# Task instructions
Copy exactly the lines of the records below, and only those lines, beginning with the line that contains "Into Ground |" and ending with the line that contains "Penalty for Sin |".

+++ Data for processing

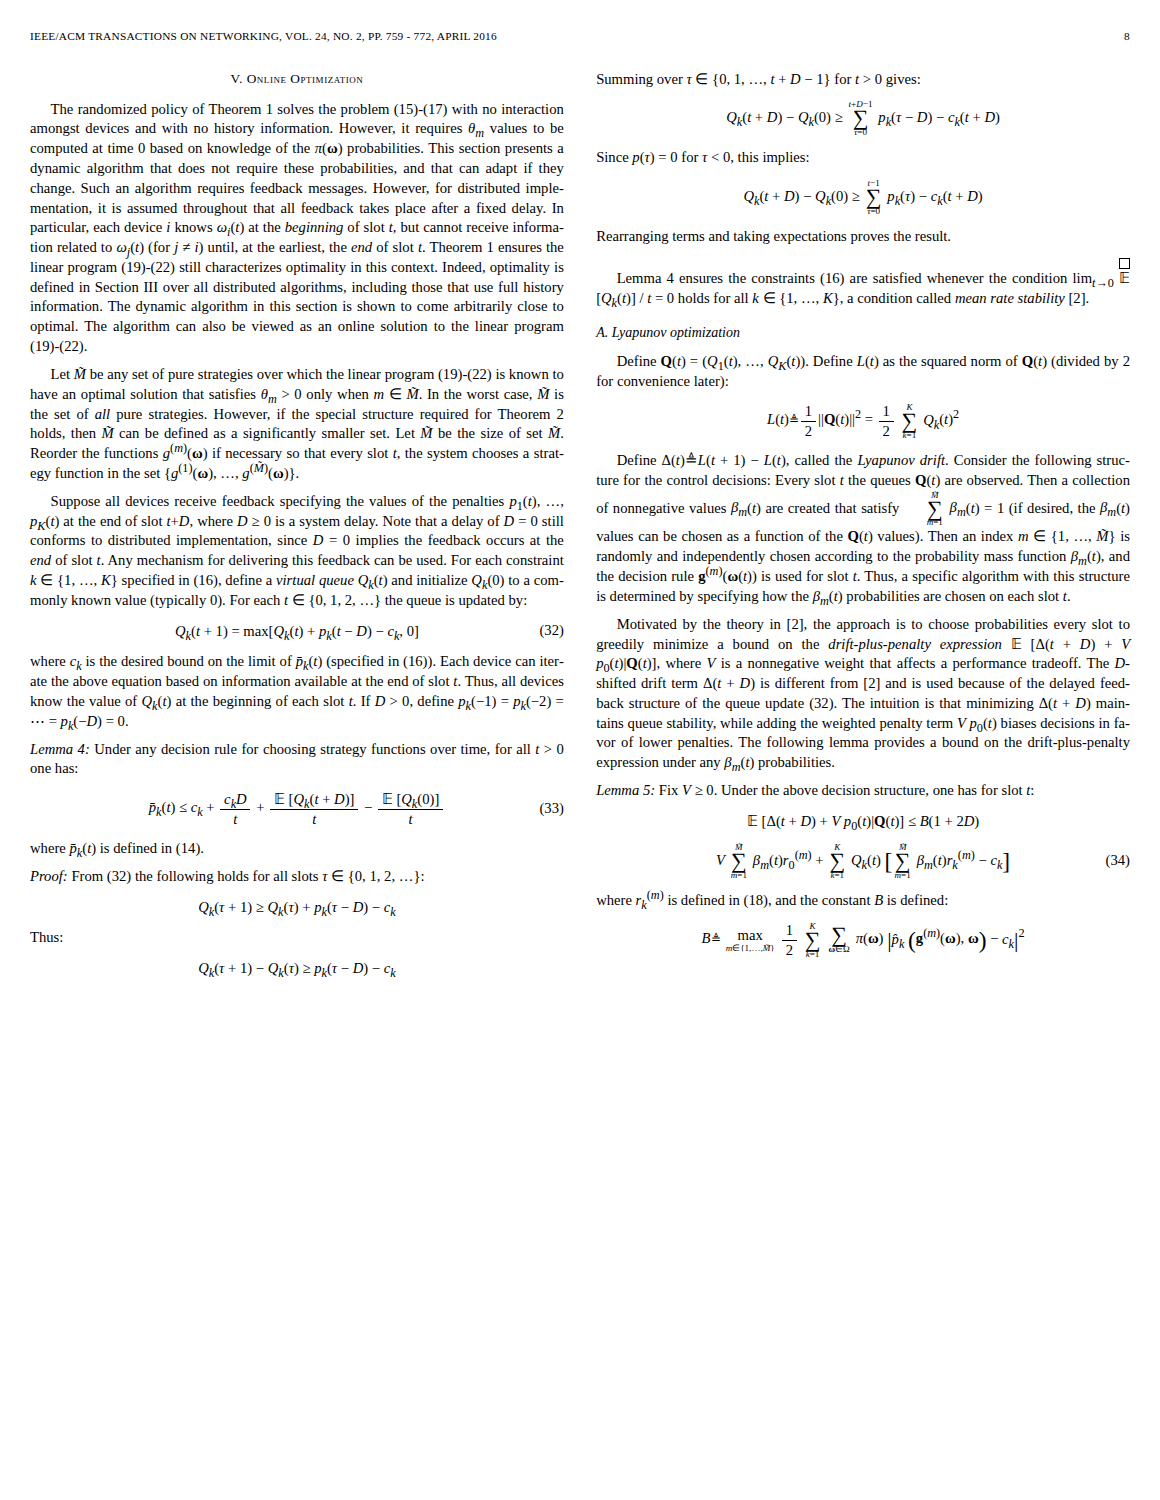IEEE/ACM TRANSACTIONS ON NETWORKING, VOL. 24, NO. 2, PP. 759 - 772, APRIL 2016
8
V. Online Optimization
The randomized policy of Theorem 1 solves the problem (15)-(17) with no interaction amongst devices and with no history information. However, it requires θm values to be computed at time 0 based on knowledge of the π(ω) probabilities. This section presents a dynamic algorithm that does not require these probabilities, and that can adapt if they change. Such an algorithm requires feedback messages. However, for distributed implementation, it is assumed throughout that all feedback takes place after a fixed delay. In particular, each device i knows ωi(t) at the beginning of slot t, but cannot receive information related to ωj(t) (for j ≠ i) until, at the earliest, the end of slot t. Theorem 1 ensures the linear program (19)-(22) still characterizes optimality in this context. Indeed, optimality is defined in Section III over all distributed algorithms, including those that use full history information. The dynamic algorithm in this section is shown to come arbitrarily close to optimal. The algorithm can also be viewed as an online solution to the linear program (19)-(22).
Let M̃ be any set of pure strategies over which the linear program (19)-(22) is known to have an optimal solution that satisfies θm > 0 only when m ∈ M̃. In the worst case, M̃ is the set of all pure strategies. However, if the special structure required for Theorem 2 holds, then M̃ can be defined as a significantly smaller set. Let M̃ be the size of set M̃. Reorder the functions g(m)(ω) if necessary so that every slot t, the system chooses a strategy function in the set {g(1)(ω), …, g(M̃)(ω)}.
Suppose all devices receive feedback specifying the values of the penalties p1(t), …, pK(t) at the end of slot t+D, where D ≥ 0 is a system delay. Note that a delay of D = 0 still conforms to distributed implementation, since D = 0 implies the feedback occurs at the end of slot t. Any mechanism for delivering this feedback can be used. For each constraint k ∈ {1, …, K} specified in (16), define a virtual queue Qk(t) and initialize Qk(0) to a commonly known value (typically 0). For each t ∈ {0, 1, 2, …} the queue is updated by:
Qk(t + 1) = max[Qk(t) + pk(t − D) − ck, 0] (32)
where ck is the desired bound on the limit of p̄k(t) (specified in (16)). Each device can iterate the above equation based on information available at the end of slot t. Thus, all devices know the value of Qk(t) at the beginning of each slot t. If D > 0, define pk(−1) = pk(−2) = ⋯ = pk(−D) = 0.
Lemma 4: Under any decision rule for choosing strategy functions over time, for all t > 0 one has:
p̄k(t) ≤ ck + ckD t + 𝔼 [Qk(t + D)] t − 𝔼 [Qk(0)] t (33)
where p̄k(t) is defined in (14).
Proof: From (32) the following holds for all slots τ ∈ {0, 1, 2, …}:
Qk(τ + 1) ≥ Qk(τ) + pk(τ − D) − ck
Thus:
Qk(τ + 1) − Qk(τ) ≥ pk(τ − D) − ck
Summing over τ ∈ {0, 1, …, t + D − 1} for t > 0 gives:
Qk(t + D) − Qk(0) ≥ t+D−1∑τ=0 pk(τ − D) − ck(t + D)
Since p(τ) = 0 for τ < 0, this implies:
Qk(t + D) − Qk(0) ≥ t−1∑τ=0 pk(τ) − ck(t + D)
Rearranging terms and taking expectations proves the result.
Lemma 4 ensures the constraints (16) are satisfied whenever the condition limt→0 𝔼 [Qk(t)] / t = 0 holds for all k ∈ {1, …, K}, a condition called mean rate stability [2].
A. Lyapunov optimization
Define Q(t) = (Q1(t), …, QK(t)). Define L(t) as the squared norm of Q(t) (divided by 2 for convenience later):
L(t)≜12||Q(t)||2 = 12 K∑k=1 Qk(t)2
Define Δ(t)≜L(t + 1) − L(t), called the Lyapunov drift. Consider the following structure for the control decisions: Every slot t the queues Q(t) are observed. Then a collection of nonnegative values βm(t) are created that satisfy M̃∑m=1 βm(t) = 1 (if desired, the βm(t) values can be chosen as a function of the Q(t) values). Then an index m ∈ {1, …, M̃} is randomly and independently chosen according to the probability mass function βm(t), and the decision rule g(m)(ω(t)) is used for slot t. Thus, a specific algorithm with this structure is determined by specifying how the βm(t) probabilities are chosen on each slot t.
Motivated by the theory in [2], the approach is to choose probabilities every slot to greedily minimize a bound on the drift-plus-penalty expression 𝔼 [Δ(t + D) + V p0(t)|Q(t)], where V is a nonnegative weight that affects a performance tradeoff. The D-shifted drift term Δ(t + D) is different from [2] and is used because of the delayed feedback structure of the queue update (32). The intuition is that minimizing Δ(t + D) maintains queue stability, while adding the weighted penalty term V p0(t) biases decisions in favor of lower penalties. The following lemma provides a bound on the drift-plus-penalty expression under any βm(t) probabilities.
Lemma 5: Fix V ≥ 0. Under the above decision structure, one has for slot t:
𝔼 [Δ(t + D) + V p0(t)|Q(t)] ≤ B(1 + 2D)
V M̃∑m=1 βm(t)r0(m) + K∑k=1 Qk(t) [M̃∑m=1 βm(t)rk(m) − ck] (34)
where rk(m) is defined in (18), and the constant B is defined:
B≜ max m∈{1,…,M̃} 12 K∑k=1 ∑ω∈Ω π(ω) |p̂k (g(m)(ω), ω) − ck|2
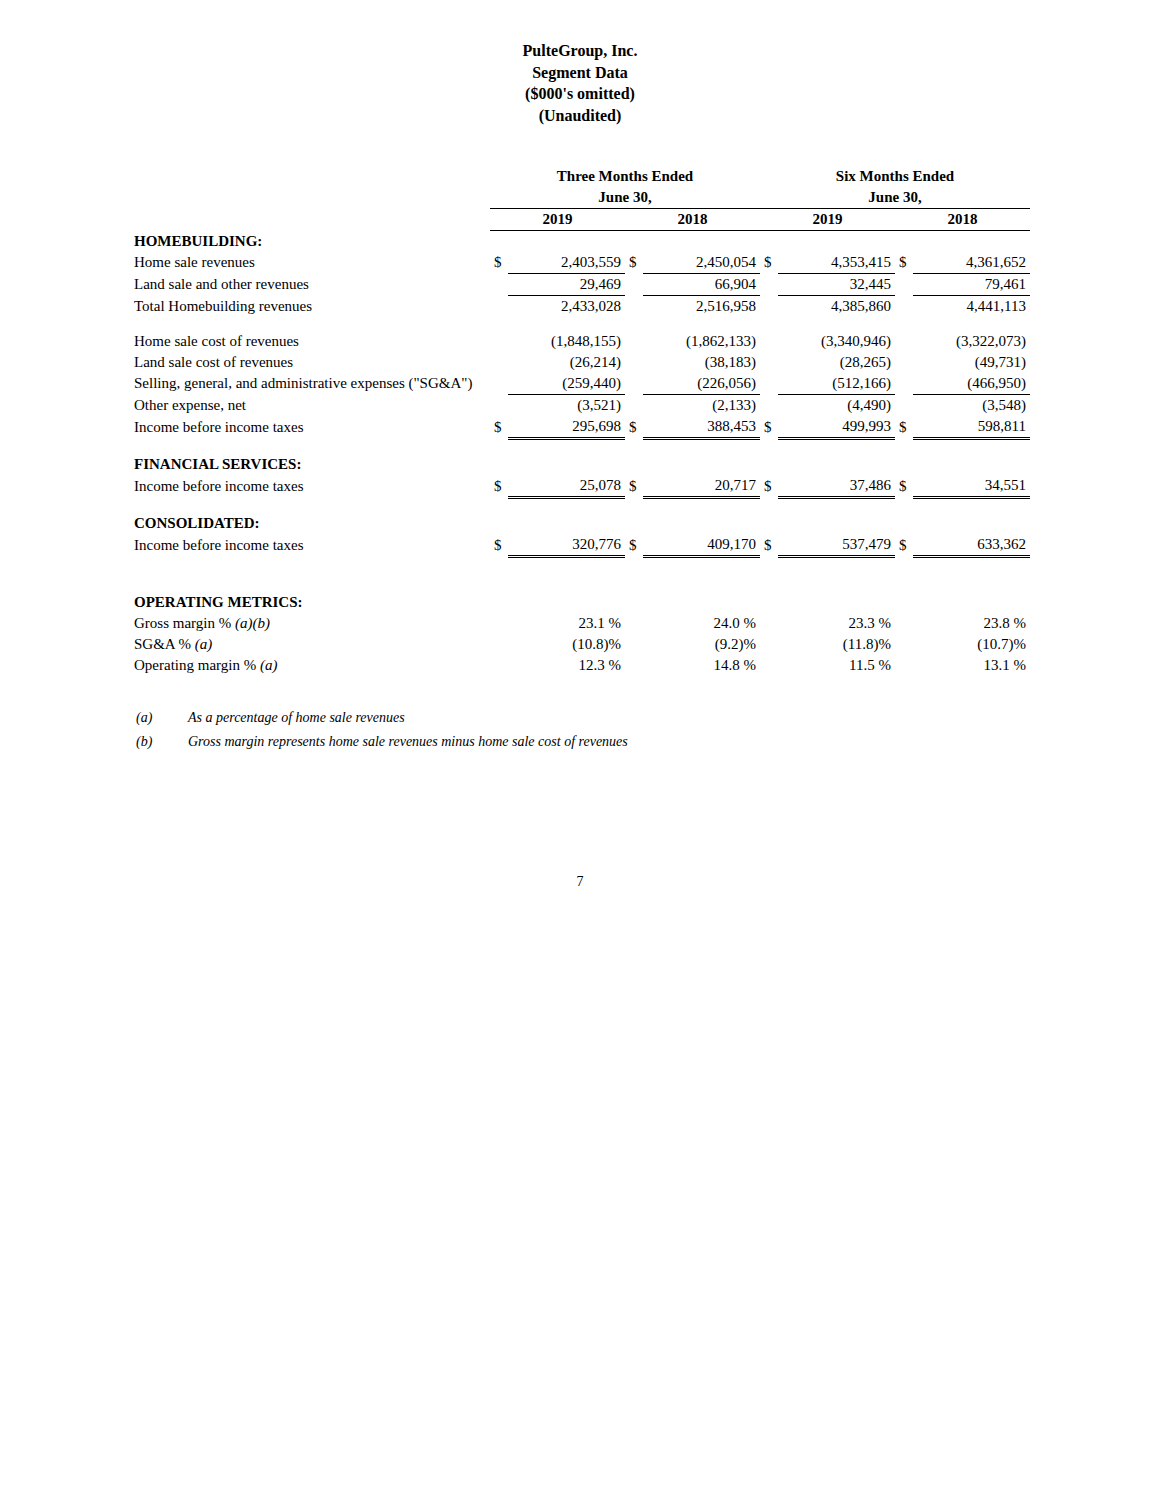PulteGroup, Inc.
Segment Data
($000's omitted)
(Unaudited)
| | Three Months Ended | Six Months Ended |
| | June 30, | June 30, |
| | 2019 | 2018 | 2019 | 2018 |
| HOMEBUILDING: | |
| Home sale revenues | $ | 2,403,559 | $ | 2,450,054 | $ | 4,353,415 | $ | 4,361,652 |
| Land sale and other revenues | | 29,469 | | 66,904 | | 32,445 | | 79,461 |
| Total Homebuilding revenues | | 2,433,028 | | 2,516,958 | | 4,385,860 | | 4,441,113 |
| Home sale cost of revenues | | (1,848,155) | | (1,862,133) | | (3,340,946) | | (3,322,073) |
| Land sale cost of revenues | | (26,214) | | (38,183) | | (28,265) | | (49,731) |
| Selling, general, and administrative expenses ("SG&A") | | (259,440) | | (226,056) | | (512,166) | | (466,950) |
| Other expense, net | | (3,521) | | (2,133) | | (4,490) | | (3,548) |
| Income before income taxes | $ | 295,698 | $ | 388,453 | $ | 499,993 | $ | 598,811 |
| FINANCIAL SERVICES: | |
| Income before income taxes | $ | 25,078 | $ | 20,717 | $ | 37,486 | $ | 34,551 |
| CONSOLIDATED: | |
| Income before income taxes | $ | 320,776 | $ | 409,170 | $ | 537,479 | $ | 633,362 |
| OPERATING METRICS: | |
| Gross margin % (a)(b) | | 23.1 % | | 24.0 % | | 23.3 % | | 23.8 % |
| SG&A % (a) | | (10.8)% | | (9.2)% | | (11.8)% | | (10.7)% |
| Operating margin % (a) | | 12.3 % | | 14.8 % | | 11.5 % | | 13.1 % |
| (a) | As a percentage of home sale revenues |
| (b) | Gross margin represents home sale revenues minus home sale cost of revenues |
7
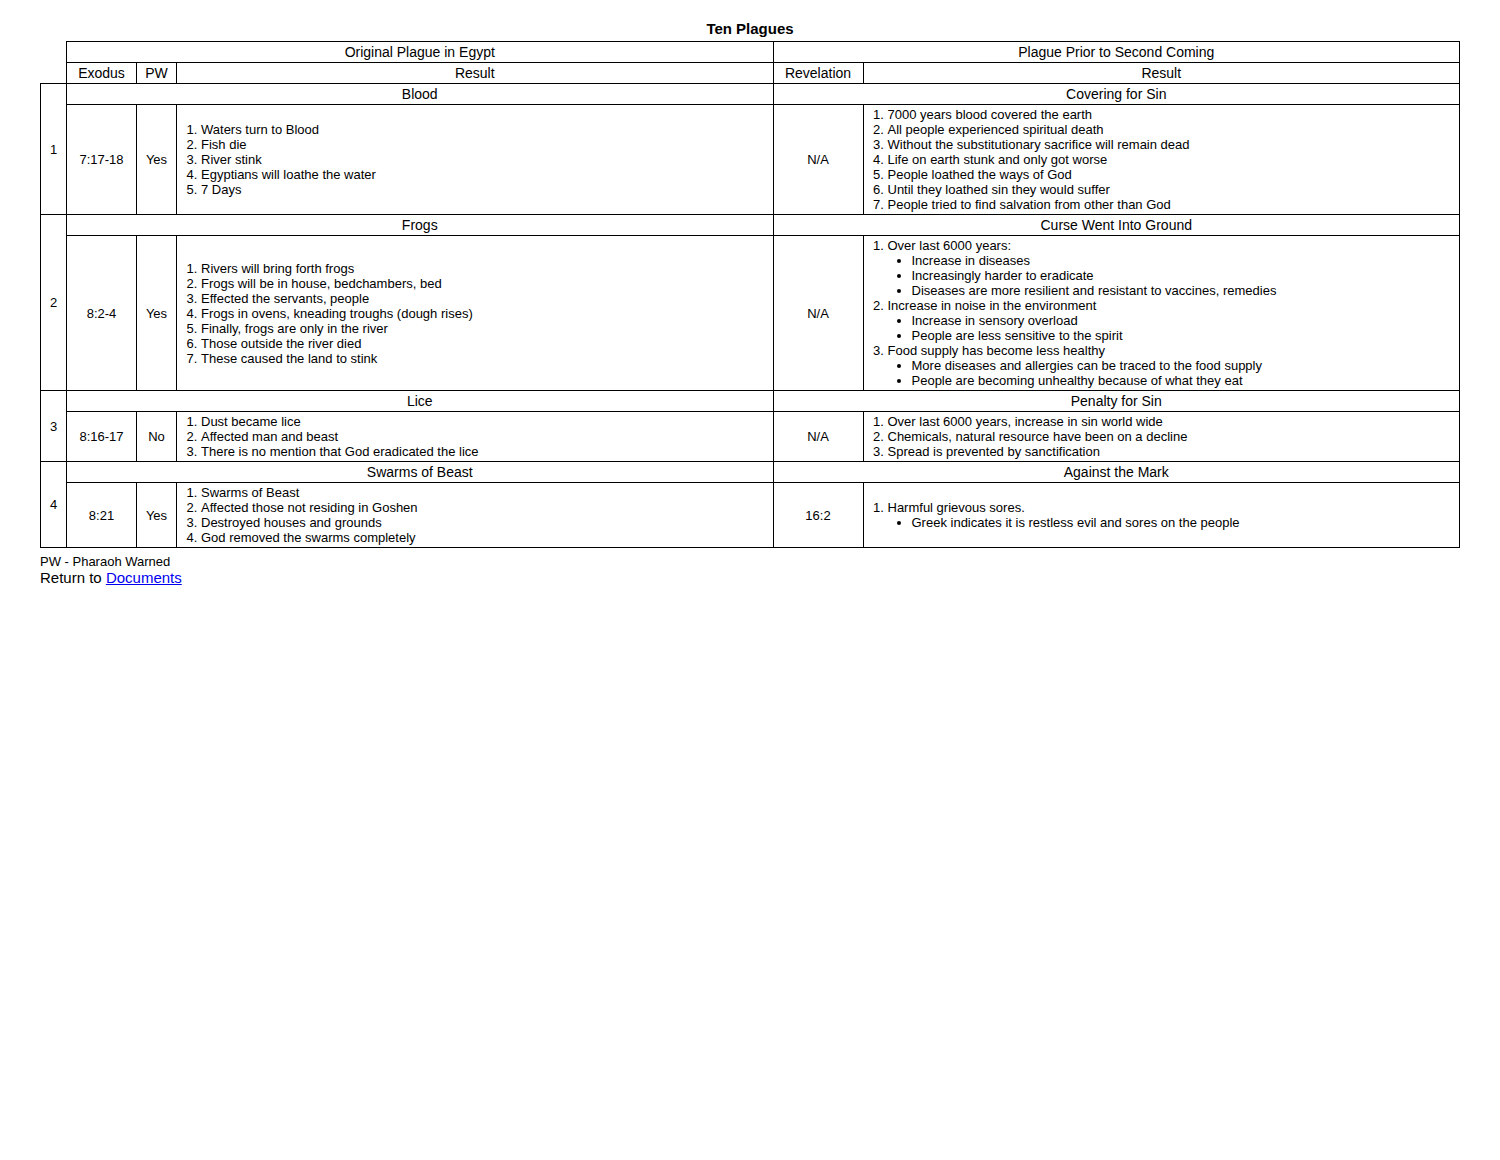Ten Plagues
| | Original Plague in Egypt | Plague Prior to Second Coming |
| | Exodus | PW | Result | Revelation | Result |
| 1 | Blood | Covering for Sin |
| 7:17-18 | Yes | Waters turn to Blood Fish die River stink Egyptians will loathe the water 7 Days | N/A | 7000 years blood covered the earth All people experienced spiritual death Without the substitutionary sacrifice will remain dead Life on earth stunk and only got worse People loathed the ways of God Until they loathed sin they would suffer People tried to find salvation from other than God |
| 2 | Frogs | Curse Went Into Ground |
| 8:2-4 | Yes | Rivers will bring forth frogs Frogs will be in house, bedchambers, bed Effected the servants, people Frogs in ovens, kneading troughs (dough rises) Finally, frogs are only in the river Those outside the river died These caused the land to stink | N/A | Over last 6000 years: Increase in diseases Increasingly harder to eradicate Diseases are more resilient and resistant to vaccines, remedies Increase in noise in the environment Increase in sensory overload People are less sensitive to the spirit Food supply has become less healthy More diseases and allergies can be traced to the food supply People are becoming unhealthy because of what they eat |
| 3 | Lice | Penalty for Sin |
| 8:16-17 | No | Dust became lice Affected man and beast There is no mention that God eradicated the lice | N/A | Over last 6000 years, increase in sin world wide Chemicals, natural resource have been on a decline Spread is prevented by sanctification |
| 4 | Swarms of Beast | Against the Mark |
| 8:21 | Yes | Swarms of Beast Affected those not residing in Goshen Destroyed houses and grounds God removed the swarms completely | 16:2 | Harmful grievous sores. Greek indicates it is restless evil and sores on the people |
PW - Pharaoh Warned
Return to Documents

++++++

# Answer for the task
| 2 | Frogs | Curse Went Into Ground |
| 8:2-4 | Yes | Rivers will bring forth frogs Frogs will be in house, bedchambers, bed Effected the servants, people Frogs in ovens, kneading troughs (dough rises) Finally, frogs are only in the river Those outside the river died These caused the land to stink | N/A | Over last 6000 years: Increase in diseases Increasingly harder to eradicate Diseases are more resilient and resistant to vaccines, remedies Increase in noise in the environment Increase in sensory overload People are less sensitive to the spirit Food supply has become less healthy More diseases and allergies can be traced to the food supply People are becoming unhealthy because of what they eat |
| 3 | Lice | Penalty for Sin |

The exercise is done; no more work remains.